To come to that obviousness conclusion, the Board remarked that Xilinx did not take into account the level of ordinary skill in the art.  The Board went on to articulate the appropriate level of ordinary skill in the art for this matter, and then went on to find that developing a multi-die IC would have been a matter of routine implementation given that level of ordinary skill.  As such, even though Patent Challenger advanced art that lacked this key limitation of the claims, citing the KSR decision, the Board found that “it would have been within the knowledge and skill set of a person of ordinary skill in the art” to arrange the dies on the same IC, creating a multi-die IC.  Order at 11.

It is also worth noting that the Board rejected, in its discussion relating to Ground 4 (Order at 14-15), the argument by Patent Owner that the Petition was defective for not providing a statement of the precise relief requested.  In a manner that rings of a motion for more definite statement before a district court, Patent Owner had argued that Ground 4 did not specifically articulate the relief requested.  The Board did not accept this argument, finding that Patent Challenger “has substantively provided an underlying explanation of how [the prior art] applied to claims 12-14.”  While the titles used by Patent Challenger may not have been representative of the precise nature it sought, the Board found that to deny Ground 4 based on the titles used would exalt form over substance.  In short, this portion of the decision is interesting because, for one of the very few times, the Board seems to giving some leeway as compared to a strict reading of the Trial Practice Rules.

In the end, the Board instituted the IPR based upon Grounds 1, 2, 4, and 9.  The Board denied Grounds 3 and 5-8, finding that they were cumulative in view of the other grounds that were granted.

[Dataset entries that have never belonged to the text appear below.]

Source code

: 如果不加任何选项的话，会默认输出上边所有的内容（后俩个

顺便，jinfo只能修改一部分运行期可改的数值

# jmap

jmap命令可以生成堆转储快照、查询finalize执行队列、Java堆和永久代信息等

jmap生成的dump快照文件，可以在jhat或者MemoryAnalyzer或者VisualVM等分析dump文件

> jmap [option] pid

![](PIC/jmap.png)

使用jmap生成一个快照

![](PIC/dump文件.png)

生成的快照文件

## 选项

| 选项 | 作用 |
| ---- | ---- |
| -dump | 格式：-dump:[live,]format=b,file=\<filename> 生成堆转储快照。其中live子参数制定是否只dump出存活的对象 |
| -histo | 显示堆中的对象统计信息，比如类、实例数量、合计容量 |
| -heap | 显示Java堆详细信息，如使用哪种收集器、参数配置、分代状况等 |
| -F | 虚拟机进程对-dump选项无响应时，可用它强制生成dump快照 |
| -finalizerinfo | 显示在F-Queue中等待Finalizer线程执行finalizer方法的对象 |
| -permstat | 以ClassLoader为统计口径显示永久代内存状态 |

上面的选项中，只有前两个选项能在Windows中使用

At the risk of becoming repetitive, it is worth noting again that the Board did not rely upon the mere recital of “broadest reasonable interpretation,” but rather articulated a specific claim construction for the disputed terms.  Consciously or not, the Board is moving the battlefield for many inter partes reviews to claim construction.  While parties to IPR proceedings must take note of this strong trend, there are certainly risks (especially to patent owners) to articulating claim construction positions in these proceedings and this should be carefully considered when making claim construction arguments.